Título: A regulação no setor de saneamento
Autor: Ronaldo Seroa da Motta
Fonte: O Estado de São Paulo, 18/08/2005, Economia & Negócios, p. B2

Considerando a necessidade de investimentos anuais na ordem de 0,5% do Produto Interno Bruto (PIB), o papel dos investimentos privados será crucial para o desenvolvimento do setor de saneamento e, para tal, há de se definir um marco regulatório transparente e crível. Esta percepção é compartilhada por todos, mas os resultados políticos até agora são desanimadores. O Projeto de Lei nº 4.147, que chegou à Câmara Federal em 2001, não avançou no Congresso Nacional por conta de controvérsias na sua interpretação da Constituição Federal sobre o poder concedente dos municípios que propunha partilhar com as autoridades metropolitanas. Mais ainda, havia questionamentos sobre o papel do setor privado que se acreditava ser destinado a praticar abusos tarifários e incapaz de manter um padrão de investimentos que atingisse áreas mais pobres.

Recentemente, a atual administração federal encaminhou ao Congresso o Projeto de Lei nº 5.296 que, a despeito das longas seções de princípios e fundamentos, na sua parte substancial determina que:

Além de água e esgoto, incluem-se os serviços de coleta e disposição de resíduos sólidos e drenagem, todos denominados, em conjunto, setor de saneamento ambiental.

Os municípios terão o poder concedente nos serviços de interesse local definidos como aqueles de distribuição de água, coleta de esgotos sanitários, varrição, capina e coleta de resíduos sólidos urbanos e microdrenagem; nos outros serviços - captação de água, tratamento de água, esgoto e resíduos sólidos e drenagem -, somente nos casos de uso exclusivo do município.

Transferências relacionadas com subsídios cruzados serão transparentes e constarão nas contas dos serviços aos usuários.

Nos casos de usos múltiplos por mais de um município, adota-se a gestão integrada com a figura do consórcio recentemente criada por lei.

Caso os municípios não venham a operar seu sistema, os contratos terão de especificar, entre outras coisas, metas, nível e forma de ajustes das tarifas e de subsídios.

O uso dos recursos federais de financiamento será na forma de incentivos para viabilização do modelo proposto.

O projeto avança na governança regulatória ao exigir transparência das metas, tarifas e subsídios.
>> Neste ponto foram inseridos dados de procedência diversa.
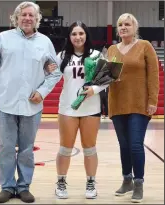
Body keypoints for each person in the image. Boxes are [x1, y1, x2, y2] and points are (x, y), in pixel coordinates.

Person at [0, 1, 61, 203]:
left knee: (27, 149)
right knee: (6, 148)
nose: (28, 18)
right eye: (24, 15)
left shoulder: (45, 42)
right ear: (16, 18)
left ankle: (24, 186)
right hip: (5, 105)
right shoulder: (3, 39)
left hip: (32, 106)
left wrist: (42, 91)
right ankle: (7, 187)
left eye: (31, 15)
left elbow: (54, 73)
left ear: (37, 19)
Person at [47, 21, 107, 199]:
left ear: (86, 35)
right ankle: (61, 182)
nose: (78, 37)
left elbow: (106, 79)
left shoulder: (97, 55)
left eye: (81, 33)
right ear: (69, 37)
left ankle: (90, 182)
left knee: (90, 148)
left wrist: (94, 90)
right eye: (74, 34)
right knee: (65, 148)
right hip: (67, 108)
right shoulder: (62, 55)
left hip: (91, 108)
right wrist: (47, 69)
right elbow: (51, 76)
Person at [107, 13, 159, 203]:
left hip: (139, 103)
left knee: (136, 144)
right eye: (120, 24)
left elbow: (154, 76)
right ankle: (126, 179)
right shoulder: (112, 49)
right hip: (117, 102)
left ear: (134, 27)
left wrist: (152, 101)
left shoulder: (145, 46)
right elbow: (106, 77)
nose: (123, 27)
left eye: (127, 24)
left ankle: (139, 183)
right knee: (124, 145)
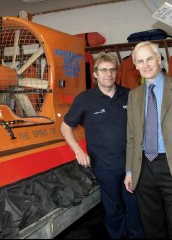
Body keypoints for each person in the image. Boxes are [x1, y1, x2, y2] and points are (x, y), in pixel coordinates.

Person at [60, 52, 144, 239]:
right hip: (105, 167)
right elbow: (65, 127)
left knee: (135, 208)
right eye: (104, 70)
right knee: (113, 209)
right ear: (95, 74)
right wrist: (78, 151)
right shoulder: (85, 99)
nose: (109, 74)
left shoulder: (129, 95)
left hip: (132, 164)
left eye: (112, 70)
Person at [124, 41, 172, 239]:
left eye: (149, 58)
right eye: (140, 61)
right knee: (151, 227)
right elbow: (131, 136)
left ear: (159, 59)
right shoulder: (134, 95)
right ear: (135, 66)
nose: (146, 65)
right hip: (144, 167)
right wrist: (129, 169)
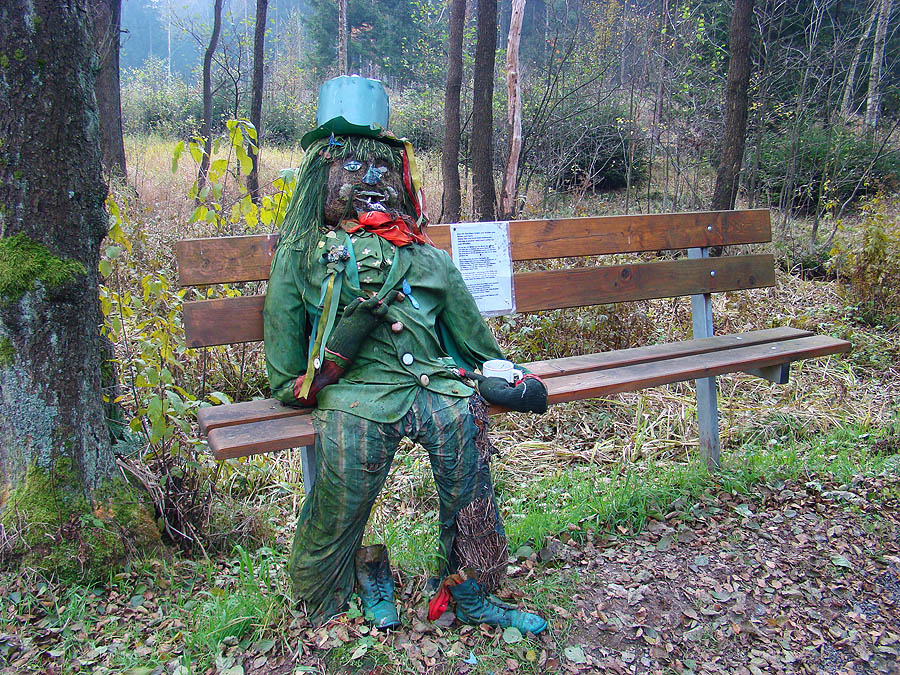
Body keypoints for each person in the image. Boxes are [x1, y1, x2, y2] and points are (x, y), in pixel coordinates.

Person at [264, 76, 548, 632]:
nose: (371, 179)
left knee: (467, 454)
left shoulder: (429, 259)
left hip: (435, 388)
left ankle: (471, 589)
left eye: (383, 167)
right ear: (322, 177)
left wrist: (503, 377)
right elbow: (285, 372)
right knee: (346, 479)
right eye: (352, 166)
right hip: (356, 397)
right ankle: (331, 588)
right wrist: (336, 351)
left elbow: (478, 346)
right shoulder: (302, 256)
Todavia ainda há o que melhorar. As concessões às empresas privadas serão na forma da lei via licitações, mas, por conta da abertura deixada na nova lei de consórcios, os municípios poderão se valer de contratos de programa que dispensem licitações para contratar empresas públicas de saneamento. A ausência de licitação poderá permitir que as negociações de contratos de serviços incluam outras questões, nobres ou não, para a determinação de metas e tarifas.

Faltam ainda incentivos de eficiência, tais como foram propostos no Projeto de Lei nº 4.147, com a aplicação de princípios de tarifação que beneficiam as empresas com desempenho mais eficiente e penalizavam as ineficientes.

Entretanto, tal como aconteceu com as iniciativas anteriores, este novo projeto de lei corre o risco de não ser debatido na análise dessas questões de eficiência e governança. Poderá, sim, enfrentar a mesma controvérsia sobre o poder concedente e o papel do setor privado.

Este será novamente um falso debate. Se o poder concedente for municipal, teremos de incluir mecanismos de incentivos à criação e controle dos consórcios para que as escalas de operação ótimas sejam alcançadas e a gestão destes maximize o bem-estar dos usuários e permita um ambiente favorável aos investimentos. Se, ao contrário, o poder concedente nas áreas metropolitanas for estadual, então os incentivos funcionariam às avessas no sentido de orientar os Estados a criarem áreas de operação de acordo com os ganhos de escala e densidade e a evitarem um monopólio acima do tamanho ótimo. Mais ainda, não seria totalmente incabível criar, também, um ambiente de concorrência para as operadoras estaduais e, com isso, estimulando licitações para as concessões que se expiram para atrair novas fontes de investimentos e operação, em particular do setor privado.

A definição de poder concedente é uma decisão meramente política e o Congresso Nacional deveria resolver imediatamente este impasse e, assim, a exemplo de outros setores de monopólios naturais, avançar no debate dos instrumentos que consolidam a governança e a eficiência dos serviços.